I am looking to set up my first planted tank. I am planning to do use Eco-Complete for the substrate, and fertilizer tabs. I am looking to go with rooted plants only.

My question is do I need more light? I do not know specifically what types of plants I want. If I go with the options above, should I stay with low light plants? Is what I listed even enough for low light plants? Can I get into moderate light plants, or would I need to step up the lighting at that point?
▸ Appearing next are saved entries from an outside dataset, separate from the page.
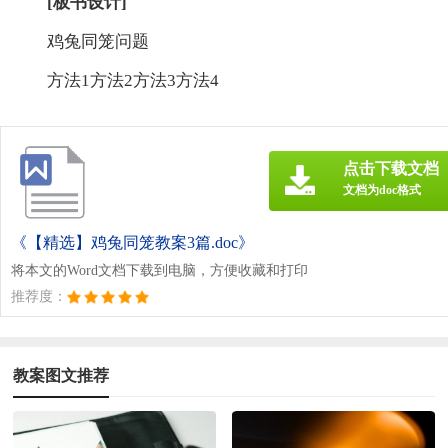
[板书设计]
鸡兔同笼问题
方法1方法2方法3方法4
点击下载文档
文档为doc格式
《【精选】鸡兔同笼教案3篇.doc》
将本文的Word文档下载到电脑，方便收藏和打印
推荐度：
教案图文推荐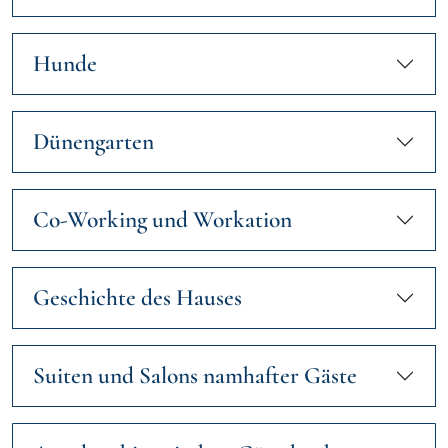
Hunde
Dünengarten
Co-Working und Workation
Geschichte des Hauses
Suiten und Salons namhafter Gäste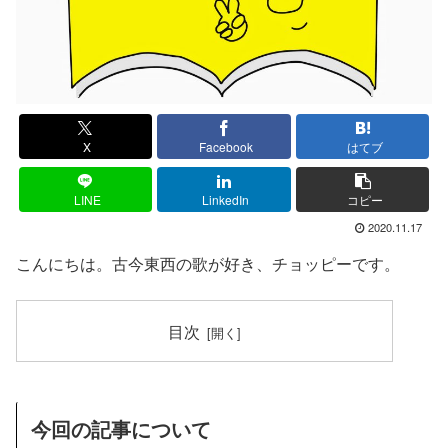
X
Facebook
はてブ
LINE
LinkedIn
コピー
2020.11.17
こんにちは。古今東西の歌が好き、チョッピーです。
目次
今回の記事について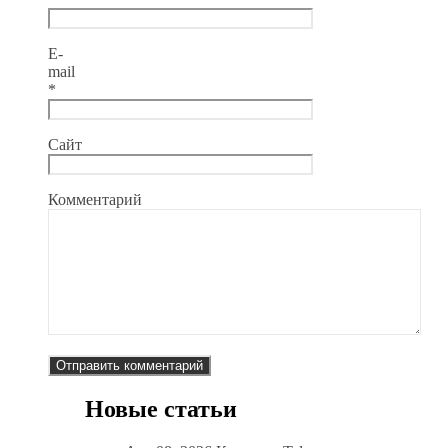
E-
mail
*
Сайт
Комментарий
Новые статьи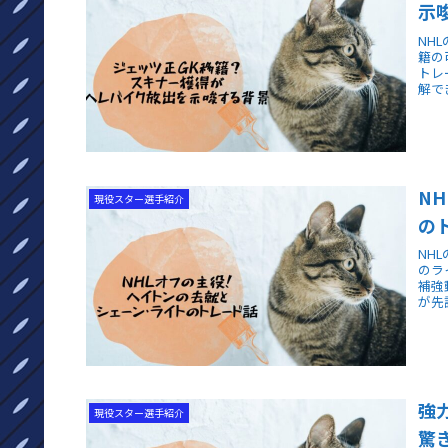
示
NH
籍の
トレ
解で
N
現役スター選手紹介
の
NH
のラ
補強
が先
強
現役スター選手紹介
驚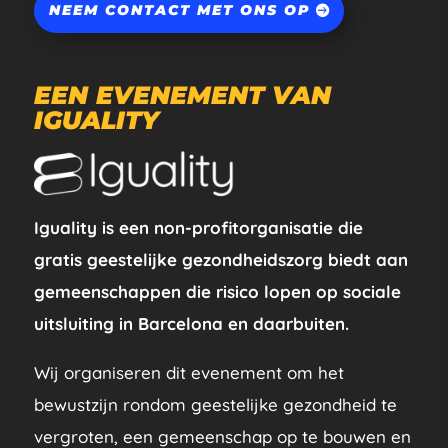
NEEM CONTACT MET ONS OP
EEN EVENEMENT VAN
IGUALITY
Iguality is een non-profitorganisatie die
gratis geestelijke gezondheidszorg biedt aan
gemeenschappen die risico lopen op sociale
uitsluiting in Barcelona en daarbuiten.
Wij organiseren dit evenement om het
bewustzijn rondom geestelijke gezondheid te
vergroten, een gemeenschap op te bouwen en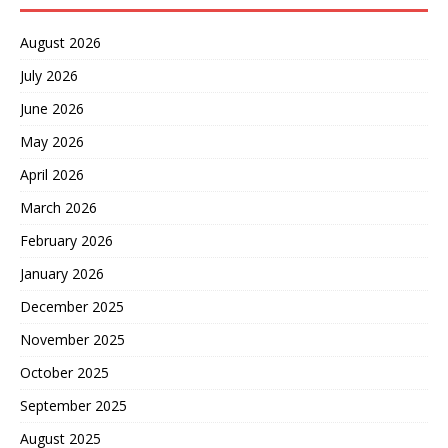
August 2026
July 2026
June 2026
May 2026
April 2026
March 2026
February 2026
January 2026
December 2025
November 2025
October 2025
September 2025
August 2025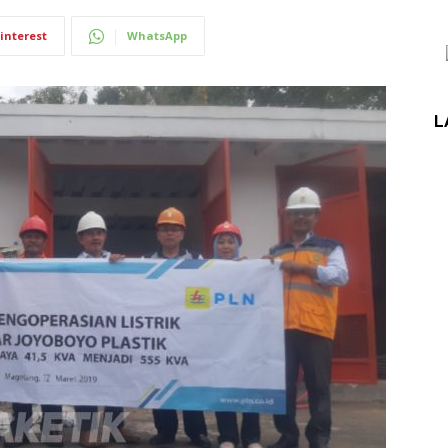
interest
WhatsApp
L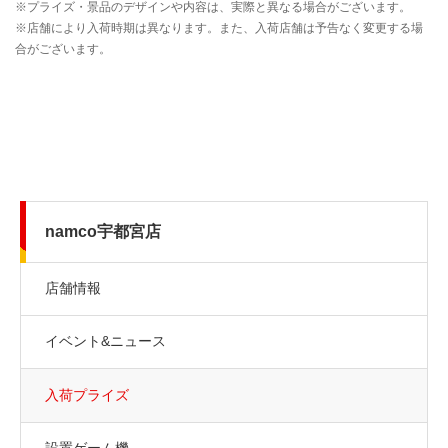
namco宇都宮店
店舗情報
イベント&ニュース
入荷プライズ
設置ゲーム機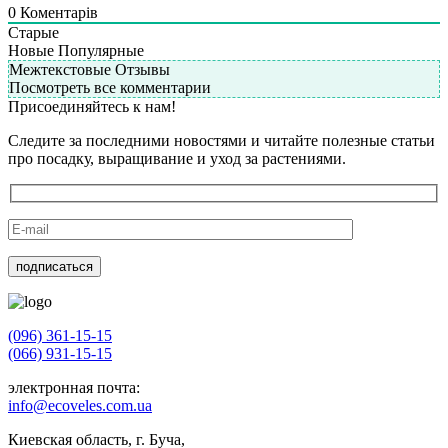
0
Коментарів
Старые
Новые
Популярные
Межтекстовые Отзывы
Посмотреть все комментарии
Присоединяйтесь к нам!
Следите за последними новостями и читайте полезные статьи
про посадку, выращивание и уход за растениями.
(096) 361-15-15
(066) 931-15-15
электронная почта:
info@ecoveles.com.ua
Киевская область, г. Буча,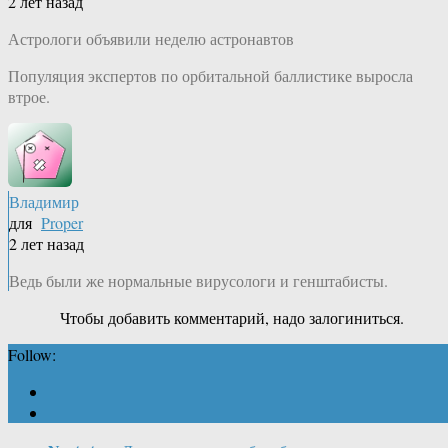
2 лет назад
Астрологи объявили неделю астронавтов
Популяция экспертов по орбитальной баллистике выросла
втрое.
Владимир
для
Proper
2 лет назад
Ведь были же нормальные вирусологи и генштабисты.
Чтобы добавить комментарий, надо залогиниться.
Follow: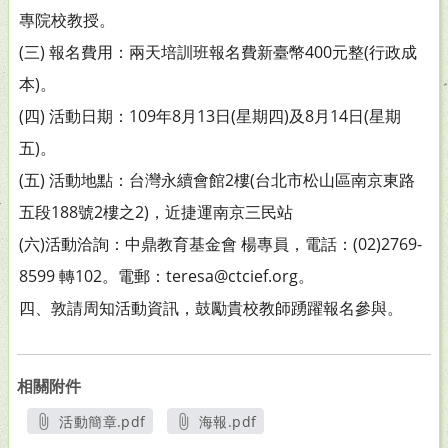
專院校教授。
(三) 報名費用：兩天培訓班報名費新臺幣400元整(行政成
本)。
(四) 活動日期：109年8月13日(星期四)及8月14日(星期
五)。
(五) 活動地點：台灣永續會館2樓(台北市松山區南京東路
五段188號2樓之2)，近捷運南京三民站
(六)活動洽詢：中鼎教育基金會 楊專員，電話：(02)2769-
8599 轉102。電郵：teresa@ctcief.org。
四、敦請周知活動資訊，鼓勵貴校教師踴躍報名參與。
相關附件
活動簡章.pdf
海報.pdf
另開新視窗
另開新視窗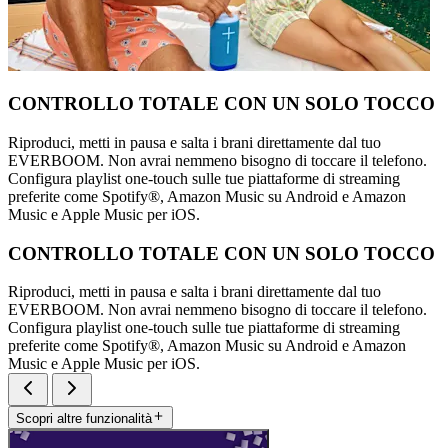
CONTROLLO TOTALE CON UN SOLO TOCCO
Riproduci, metti in pausa e salta i brani direttamente dal tuo
EVERBOOM. Non avrai nemmeno bisogno di toccare il telefono.
Configura playlist one-touch sulle tue piattaforme di streaming
preferite come Spotify®, Amazon Music su Android e Amazon
Music e Apple Music per iOS.
CONTROLLO TOTALE CON UN SOLO TOCCO
Riproduci, metti in pausa e salta i brani direttamente dal tuo
EVERBOOM. Non avrai nemmeno bisogno di toccare il telefono.
Configura playlist one-touch sulle tue piattaforme di streaming
preferite come Spotify®, Amazon Music su Android e Amazon
Music e Apple Music per iOS.
Scopri altre funzionalità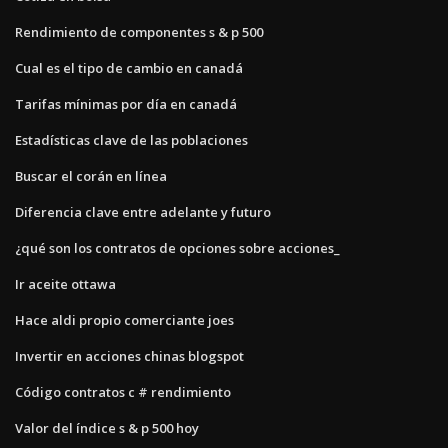
Rendimiento de componentes s & p 500
Cual es el tipo de cambio en canadá
Tarifas mínimas por día en canadá
Estadísticas clave de las poblaciones
Buscar el corán en línea
Diferencia clave entre adelante y futuro
¿qué son los contratos de opciones sobre acciones_
Ir aceite ottawa
Hace aldi propio comerciante joes
Invertir en acciones chinas blogspot
Código contratos c # rendimiento
Valor del índice s & p 500 hoy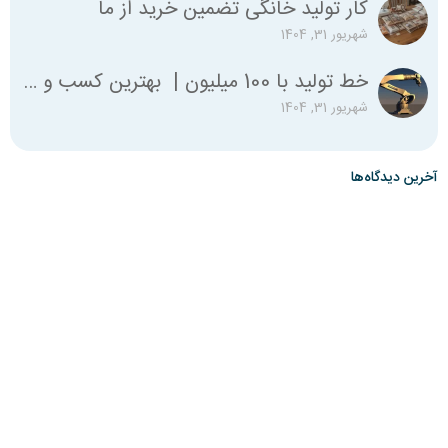
کار تولید خانگی تضمین خرید از ما
شهریور 31, 1404
خط تولید با 100 میلیون | بهترین کسب و کار با صد میلیون
شهریور 31, 1404
آخرین دیدگاه‌ها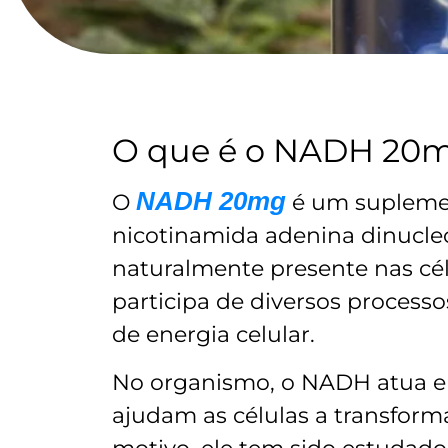
O que é o NADH 20
NADH 20mg
O
é um suplemen
nicotinamida adenina dinucl
naturalmente presente nas cé
participa de diversos process
de energia celular.
No organismo, o NADH atua e
ajudam as células a transform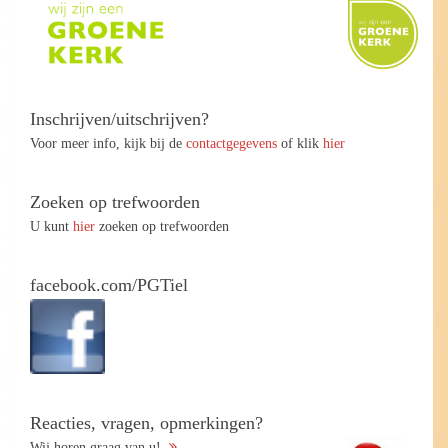
Inschrijven/uitschrijven?
Voor meer info, kijk bij de
contactgegevens
of klik
hier
Zoeken op trefwoorden
U kunt
hier
zoeken op trefwoorden
facebook.com/PGTiel
Reacties, vragen, opmerkingen?
Wij horen graag van u!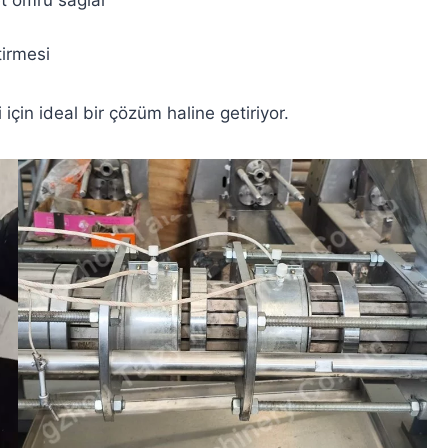
tirmesi
i için ideal bir çözüm haline getiriyor.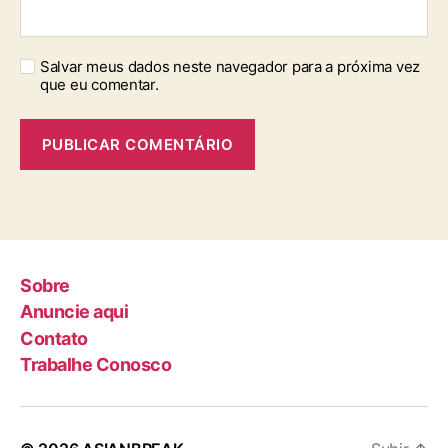
Salvar meus dados neste navegador para a próxima vez
que eu comentar.
Sobre
Anuncie aqui
Contato
Trabalhe Conosco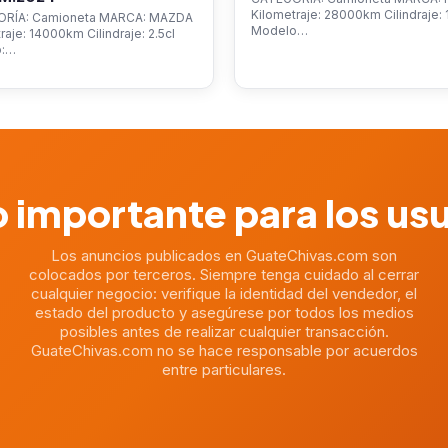
Kilometraje: 28000km Cilindraje: 1
RÍA: Camioneta MARCA: MAZDA
Modelo…
raje: 14000km Cilindraje: 2.5cl
o:…
 importante para los us
Los anuncios publicados en GuateChivas.com son
colocados por terceros. Siempre tenga cuidado al cerrar
cualquier negocio: verifique la identidad del vendedor, el
estado del producto y asegúrese por todos los medios
posibles antes de realizar cualquier transacción.
GuateChivas.com no se hace responsable por acuerdos
entre particulares.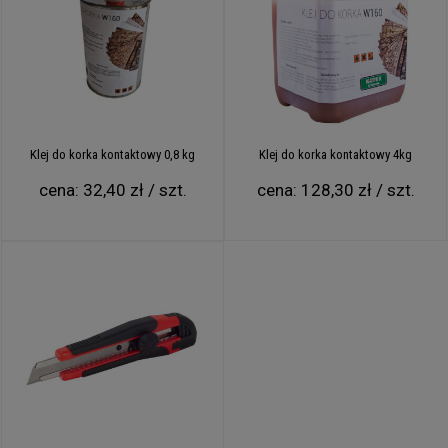
szczególnie wysoki współczynnik tarcia
antystatyczne i antyalergiczne
skuteczna izolacja, która zapobiega nadmiernej emisji i tłumi
negatywne skutki powstawania żył wodnych
przyjemna w dotyku powierzchnia
Euroklasa E - materiał nierozprzestrzeniający ognia, nie
wytwarzający toksycznych
gazów w trakcie palenia
Klej do korka kontaktowy 0,8 kg
Klej do korka kontaktowy 4kg
Płyty korkowe - produkty wszechstronne
cena:
32,40 zł / szt.
cena:
128,30 zł / szt.
Drobne i grube
arkusze korkowe
mają wiele możliwych
zastosowań. Sprawdzają się między innymi jako podkład pod
panele, tablice korkowe lub jako izolacja cieplna i akustyczna
ścian -przy zastosowaniu odpowiedniej grubości.
Korek
techniczny
w postaci płyt doskonale sprawdza się również
jako dekoracja ścienna, którą możemy wykończyć na wiele
sposobów m. in. pomalować farbą, zakryć płytami G-K lub
zaciągnąć siatką i klejem. Wszystko w zależności jaki efekt
chcemy uzyskać.
Możesz również użyć tego produktu do obróbki
np.grawerowania lub wykrawania, ponieważ korek bardzo
dobrze poddaje się tego typu zabiegom. Fabryki produkują m.in.
akcesoria obuwnicze (np. Wkładki),
zatyczki korkowe
,
podkładki z korka
, gadżety marketingowe oraz wiele innych.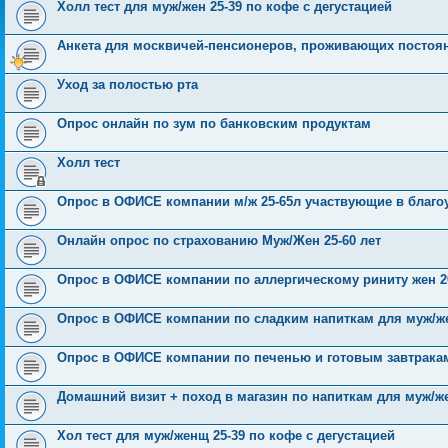
Холл тест для муж/жен 25-39 по кофе с дегустацией
Анкета для москвичей-пенсионеров, проживающих постоянн
Уход за полостью рта
Опрос онлайн по зум по банковским продуктам
Холл тест
Опрос в ОФИСЕ компании м/ж 25-65л участвующие в благо
Онлайн опрос по страхованию Муж/Жен 25-60 лет
Опрос в ОФИСЕ компании по аллергическому риниту жен 20
Опрос в ОФИСЕ компании по сладким напиткам для муж/же
Опрос в ОФИСЕ компании по печенью и готовым завтракам
Домашний визит + поход в магазин по напиткам для муж/же
Хол тест для муж/женщ 25-39 по кофе с дегустацией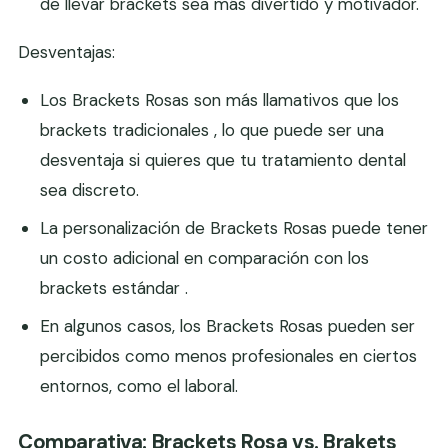
de llevar brackets sea más divertido y motivador.
Desventajas:
Los Brackets Rosas son más llamativos que los
brackets tradicionales , lo que puede ser una
desventaja si quieres que tu tratamiento dental
sea discreto.
La personalización de Brackets Rosas puede tener
un costo adicional en comparación con los
brackets estándar .
En algunos casos, los Brackets Rosas pueden ser
percibidos como menos profesionales en ciertos
entornos, como el laboral.
Comparativa: Brackets Rosa vs. Brakets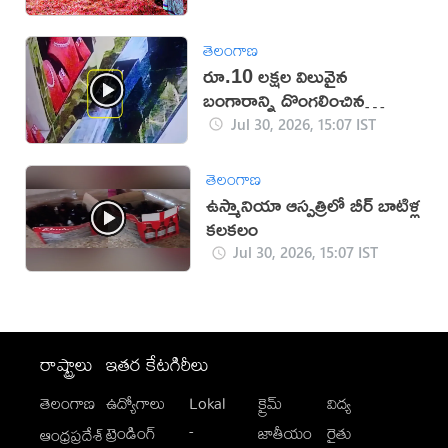
తెలంగాణ
రూ.10 లక్షల విలువైన
బంగారాన్ని దొంగలించిన
‘ఎలుక’ (వీడియో)
Jul 30, 2026, 15:07 IST
తెలంగాణ
ఉస్మానియా ఆస్పత్రిలో బీర్ బాటిళ్ల
కలకలం
Jul 30, 2026, 15:07 IST
రాష్ట్రాలు
ఇతర కేటగిరీలు
తెలంగాణ
ఉద్యోగాలు
Lokal
క్రైమ్
విద్య
-
ట్రెండింగ్
జాతీయం
రైతు
ఆంధ్రప్రదేశ్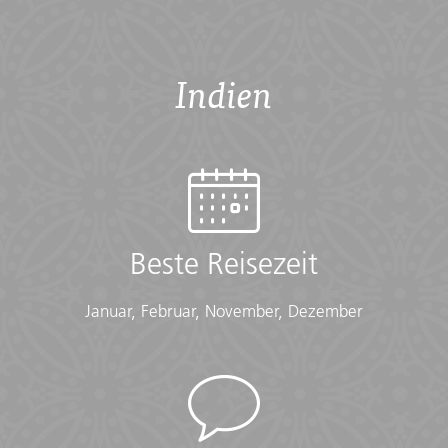
Indien
Beste Reisezeit
Januar, Februar, November, Dezember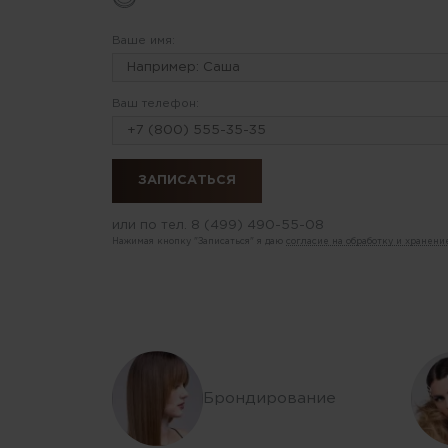
Ваше имя:
Ваш телефон:
или по тел.
8 (499) 490-55-08
Нажимая кнопку "Записаться" я даю
согласие на обработку и хранен
Брондирование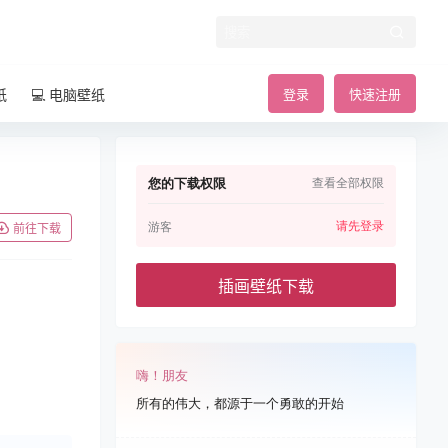
纸
💻 电脑壁纸
登录
快速注册
您的下载权限
查看全部权限
请先登录
游客
前往下载
插画壁纸下载
嗨！朋友
所有的伟大，都源于一个勇敢的开始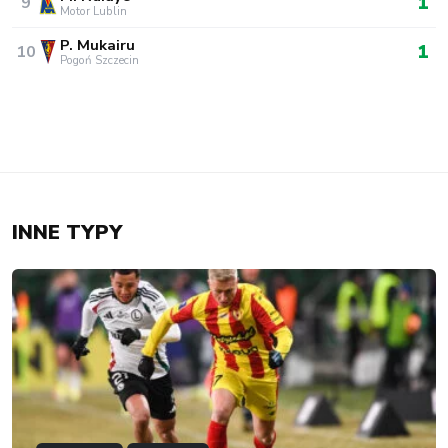
1
9
Motor Lublin
P. Mukairu
1
10
Pogoń Szczecin
INNE TYPY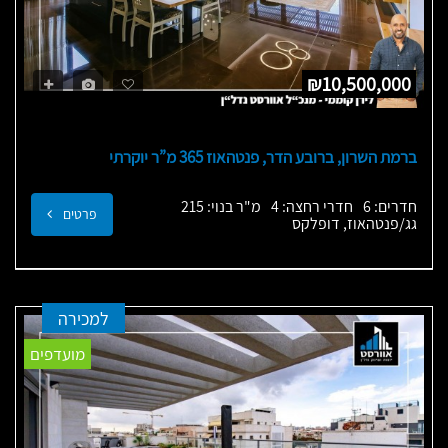
₪10,500,000
ברמת השרון, ברובע הדר, פנטהאוז 365 מ”ר יוקרתי
חדרים: 6
חדרי רחצה: 4
מ"ר בנוי: 215
פרטים
גג/פנטהאוז, דופלקס
למכירה
מועדפים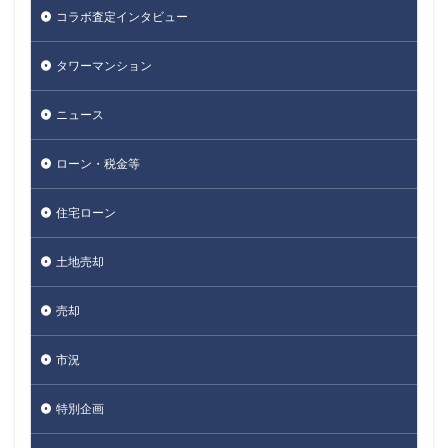
コラボ査定インタビュー
タワーマンション
ニュース
ローン・税金等
住宅ローン
土地売却
売却
市況
特別企画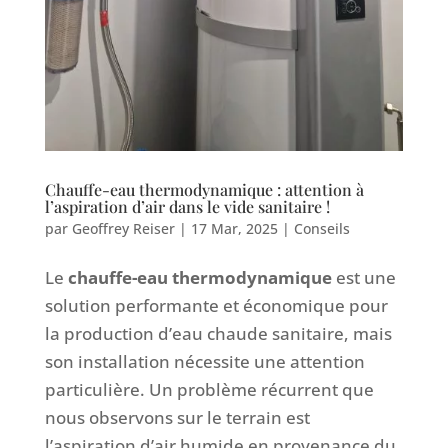
Chauffe-eau thermodynamique : attention à
l’aspiration d’air dans le vide sanitaire !
par
Geoffrey Reiser
|
17 Mar, 2025
|
Conseils
Le
chauffe-eau thermodynamique
est une
solution performante et économique pour
la production d’eau chaude sanitaire, mais
son installation nécessite une attention
particulière. Un problème récurrent que
nous observons sur le terrain est
l’aspiration d’air humide en provenance du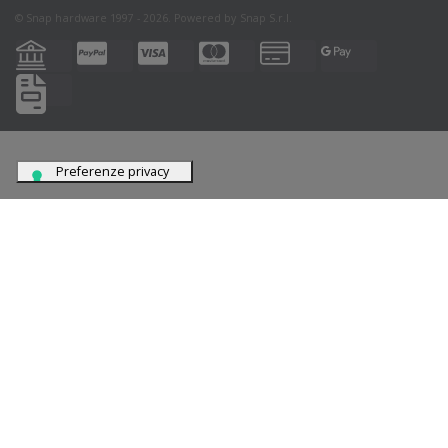
© Snap hardware 1997 - 2026. Powered by
Snap S.r.l.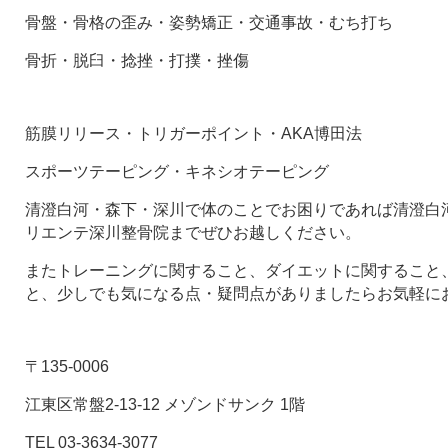
骨盤・骨格の歪み・姿勢矯正・交通事故・むち打ち
骨折・脱臼・捻挫・打撲・挫傷
筋膜リリース・トリガーポイント・AKA博田法
スポーツテーピング・キネシオテーピング
清澄白河・森下・深川で体のことでお困りであれば清澄白河
リエンテ深川整骨院までぜひお越しください。
またトレーニングに関すること、ダイエットに関すること
と、少しでも気になる点・疑問点がありましたらお気軽に
〒135-0006
江東区常盤2-13-12 メゾンドサンク 1階
TEL 03-3634-3077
How much would a CO2 system impact this?


----------



## AFishNamedCP (Oct 7, 2012)

What marineland LED are you referring to? I know they have a 48" plant double bright. Amazon.com : Marineland Double Bright LED Light, 36- to 48-Inch : Led Fish Tank Lights : Pet Supplies
This might be the one you are referring to. It would be fine for most low to moderate. I think those lights are pretty directional and intensity is not even distributed, so may have to compensate.

Co2 will help even more!


----------



## BBradbury (Apr 22, 2011)

Hello keeb...

If you stick to the darker green aquatic plants, the lighting you have will be enough. There's no need to buy anything else. If you prefer plants that need to be planted in the bottom material, then varieties of Cryptocoryne will work. These are easy to grow and require low to medium light. Sword plants are also good for more subdue lighting. Stay with the easier plants, these won't require a CO2 system. These systems are pricey and difficult to set up and maintain. Save this kind of thing for the future, when you have more experience in the hobby.

B


----------



## jrman83 (Jul 9, 2010)

That one fixture on a 75g will only get you to a low light level. The mentioned plants should do okay but they will grow very slow. If you wanted plants outside that range, they will require you to up the lighting. The light has to meet the needs of the plants that you have or they will slowly die or will not be very healthy. A CO2 system can allow you to grow higher light need plants on lower light levels, but it is a costly investment. You need to be prepared and understand the detail required for working with CO2. You do not "need" CO2 for your setup. It would make a difference, but to a limit with the light you have.


----------